En présence d’un cas avancé de hernie cervicale, il est possible d’observer chez le sujet une paralysie partielle ou totale des jambes et/ou des bras. Néanmoins, un traitement chirurgical adapté de la hernie cervicale permettrait de remédier à la paralysie.

Comment est posé le diagnostic ?

La première étape du diagnostic est un examen clinique réalisé par un médecin généraliste ou par un rhumatologue. Il évaluera la souplesse du cou notamment à travers des radiographies du rachis cervical dans le but de détecter un éventuel pincement d’un ou de plusieurs disques. Il recherchera également la présence d’une arthrose cervicale. En cas de suspicion d’une hernie, le médecin se fiera aux résultats de l’IRM (Imagerie à Résonance Magnétique) de la zone cervicale afin de confirmer son diagnostic.

Quels traitements sont préconisés contre la hernie cervicale ?

Le traitement médical

Comme précisé plus haut, la majorité des cas de hernie cervicale sont sans gravité (90 %). La guérison s’observe donc généralement de manière spontanée. Ainsi, l’unique traitement en vigueur vise à amoindrir les effets des différents symptômes. Niveau médicaments, se sont essentiellement des antalgiques, des anti-inflammatoires et des myorelaxants (pour décontracter le muscle) qui sont prescrits. En complément, il est possible que des exercices de kinésithérapie soient préconisés afin de renforcer les muscles du cou et éloigner une éventuelle récidive.
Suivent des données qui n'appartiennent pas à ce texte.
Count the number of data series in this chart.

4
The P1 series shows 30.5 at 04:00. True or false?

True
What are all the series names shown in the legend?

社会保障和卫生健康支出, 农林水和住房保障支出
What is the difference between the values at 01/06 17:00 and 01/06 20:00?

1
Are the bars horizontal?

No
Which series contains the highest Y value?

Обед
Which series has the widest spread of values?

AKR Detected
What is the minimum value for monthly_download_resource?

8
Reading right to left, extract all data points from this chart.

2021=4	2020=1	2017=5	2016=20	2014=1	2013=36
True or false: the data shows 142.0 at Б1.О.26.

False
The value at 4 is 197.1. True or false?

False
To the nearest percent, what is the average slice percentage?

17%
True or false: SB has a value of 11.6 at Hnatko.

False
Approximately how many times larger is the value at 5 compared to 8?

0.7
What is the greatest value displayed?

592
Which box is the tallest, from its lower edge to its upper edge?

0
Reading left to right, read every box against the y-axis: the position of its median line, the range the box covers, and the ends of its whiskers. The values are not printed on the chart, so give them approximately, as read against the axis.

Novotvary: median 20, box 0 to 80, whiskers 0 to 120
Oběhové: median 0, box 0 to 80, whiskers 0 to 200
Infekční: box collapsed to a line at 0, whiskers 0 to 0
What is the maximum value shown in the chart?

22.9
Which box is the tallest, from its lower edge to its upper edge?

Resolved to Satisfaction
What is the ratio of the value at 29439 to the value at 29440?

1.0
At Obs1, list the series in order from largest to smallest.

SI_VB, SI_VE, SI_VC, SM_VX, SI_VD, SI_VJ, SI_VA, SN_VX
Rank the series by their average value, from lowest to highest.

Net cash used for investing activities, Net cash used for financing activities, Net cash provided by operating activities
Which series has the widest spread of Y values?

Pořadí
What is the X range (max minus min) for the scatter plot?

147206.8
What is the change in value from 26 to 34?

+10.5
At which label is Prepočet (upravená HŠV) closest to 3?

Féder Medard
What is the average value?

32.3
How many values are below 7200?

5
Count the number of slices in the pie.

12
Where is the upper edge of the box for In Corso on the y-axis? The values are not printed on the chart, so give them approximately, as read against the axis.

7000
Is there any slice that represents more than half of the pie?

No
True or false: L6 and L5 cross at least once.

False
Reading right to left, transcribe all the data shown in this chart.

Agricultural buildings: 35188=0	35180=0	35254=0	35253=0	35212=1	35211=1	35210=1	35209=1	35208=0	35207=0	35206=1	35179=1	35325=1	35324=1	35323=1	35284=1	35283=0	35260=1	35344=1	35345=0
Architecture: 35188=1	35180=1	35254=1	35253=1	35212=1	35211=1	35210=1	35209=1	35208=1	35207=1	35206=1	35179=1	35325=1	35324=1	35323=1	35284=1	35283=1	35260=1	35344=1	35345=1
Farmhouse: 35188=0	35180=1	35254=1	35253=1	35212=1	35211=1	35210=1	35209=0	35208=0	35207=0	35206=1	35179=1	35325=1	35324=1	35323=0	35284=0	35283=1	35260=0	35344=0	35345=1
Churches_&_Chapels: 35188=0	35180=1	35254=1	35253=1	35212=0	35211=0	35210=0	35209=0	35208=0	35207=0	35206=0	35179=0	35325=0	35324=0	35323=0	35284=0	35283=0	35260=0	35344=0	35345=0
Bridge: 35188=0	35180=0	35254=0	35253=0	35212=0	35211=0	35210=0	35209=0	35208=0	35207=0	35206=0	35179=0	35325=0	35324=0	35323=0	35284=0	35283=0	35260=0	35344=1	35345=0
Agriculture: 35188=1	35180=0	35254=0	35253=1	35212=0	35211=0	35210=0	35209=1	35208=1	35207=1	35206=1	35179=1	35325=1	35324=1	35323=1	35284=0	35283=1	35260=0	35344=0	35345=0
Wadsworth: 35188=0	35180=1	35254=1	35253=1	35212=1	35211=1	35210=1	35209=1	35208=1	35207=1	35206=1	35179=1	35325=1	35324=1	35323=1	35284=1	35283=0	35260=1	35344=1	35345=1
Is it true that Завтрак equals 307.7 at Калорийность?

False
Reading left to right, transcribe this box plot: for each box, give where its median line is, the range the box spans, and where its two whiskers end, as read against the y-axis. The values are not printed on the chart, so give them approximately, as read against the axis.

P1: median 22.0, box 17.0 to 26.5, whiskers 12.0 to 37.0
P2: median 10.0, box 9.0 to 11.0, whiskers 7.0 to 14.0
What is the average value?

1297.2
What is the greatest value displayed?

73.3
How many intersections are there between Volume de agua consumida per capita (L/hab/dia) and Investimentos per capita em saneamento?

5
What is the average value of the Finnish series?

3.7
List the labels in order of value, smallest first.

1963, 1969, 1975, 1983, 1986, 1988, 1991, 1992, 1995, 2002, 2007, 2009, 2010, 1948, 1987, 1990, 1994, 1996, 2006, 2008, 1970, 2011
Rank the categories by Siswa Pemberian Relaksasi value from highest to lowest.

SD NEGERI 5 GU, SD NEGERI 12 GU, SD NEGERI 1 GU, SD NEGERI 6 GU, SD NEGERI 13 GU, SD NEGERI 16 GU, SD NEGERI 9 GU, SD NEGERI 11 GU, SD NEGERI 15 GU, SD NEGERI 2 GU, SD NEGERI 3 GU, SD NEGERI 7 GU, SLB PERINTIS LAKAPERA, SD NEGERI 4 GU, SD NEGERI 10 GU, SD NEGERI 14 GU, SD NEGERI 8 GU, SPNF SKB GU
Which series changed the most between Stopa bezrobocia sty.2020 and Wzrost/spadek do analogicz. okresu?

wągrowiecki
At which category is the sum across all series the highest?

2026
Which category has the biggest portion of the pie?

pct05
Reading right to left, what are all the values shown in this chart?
 Le traitement chirurgical

On y a recours lorsque les signes sont plus graves (douleurs intenses, paralysie). De ce fait, il est possible de passer par la case opération afin d’éviter que l’impact sur les nerfs ne soit irréversible. Bien évidemment, cette alternative n’est envisagée que lorsque le traitement médical est inefficace. L’intervention se pratique sous anesthésie générale et dure selon la méthode entre 45 minutes et 2 heures. Une fois le disque défectueux retiré de la cavité, il convient de soit le remplacer par une prothèse artificielle, soit par une greffe osseuse.

En ce qui concerne les préconisations post-opératoires, le patient est susceptible de porter une minerve, il suivra une convalescence de 6 semaines et devra éviter de porter des charges lourdes. Même dans le cas d’une intervention chirurgicale, des séances de kinésithérapie seront requises afin d’éloigner des risques de récidive.